London-listed betting and gaming operator William Hill has been fined £6.2m by the UK gambling regulator for failing to protect consumers and prevent money laundering.

The Gambling Commission issued the penalty package for what it described as "systemic senior management failure" to meet its responsibilities regarding money laundering prevention and the protection of consumers.

The breaches were identified in the period between November 2014 and August 2016 when James Henderson served as chief executive of William Hill.

Henderson took over the CEO role from Ralph Topping in August 2014 and stepped down in July 2016.

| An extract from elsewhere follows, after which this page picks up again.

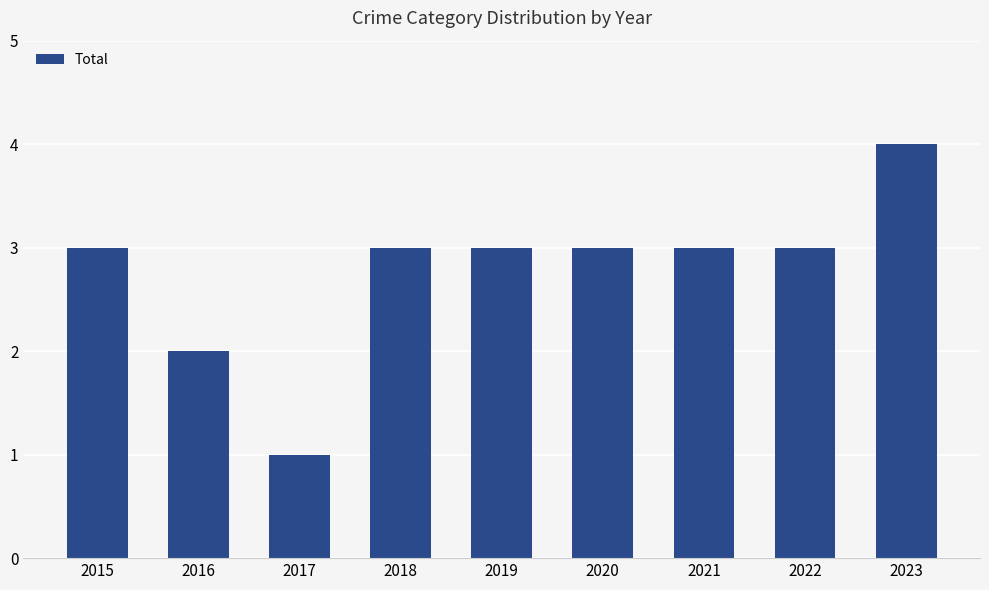

How many series are shown in this chart?

1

The UK regulator said that during the period in question, senior management failed to mitigate risks and have sufficient numbers of staff to ensure their anti-money laundering and social responsibility processes were effective.

As a result of the failure, ten customers were allowed to deposit large sums of money linked to criminal activity without sufficient checks on the source of the funds, with the company benefiting to the tune of £1.2m.

Following the Gambling Commission investigation, William Hill has been order to pay over £5.0m for breaching the regulations, plus the £1.2m earned from the ten customers.

"This was a systemic failing at William Hill which went on for nearly two years and today’s penalty package – which could exceed £6.2m - reflects the seriousness of the breaches," said Neil McArthur, executive director at the Gambling Commission.

"Gambling businesses have a responsibility to ensure that they keep crime out of gambling and tackle problem gambling - and as part of that they must be constantly curious about where the money they are taking is coming from."

William Hill will pay £5.0m to charities supporting socially responsible causes, with the balance payable to any victims of fraud by the ten customers.

As part of the settlement, William Hill will also appoint external auditors to review the effectiveness and implementation of its anti-money laundering and social responsibility policies and procedures.

The company confirmed in a statement Tuesday morning that its Online division has entered into a regulatory settlement with the Gambling Commission.

Philip Bowcock, William Hill chief executive, commented: "William Hill has fully co-operated with the Commission throughout this process, introducing new and improved policies and increased levels of resourcing. We have also committed to an independent process review and will work to implement any recommendations that emerge from that review.

"We are fully committed to operating a sustainable business that properly identifies risk and better protects customers. We will continue to assist the Commission and work with other operators to improve practices in the areas identified."

Shares in William Hill plc. (LSE:WMH) were trading up 0.15 per cent at 324.40 pence per share in London early Tuesday morning.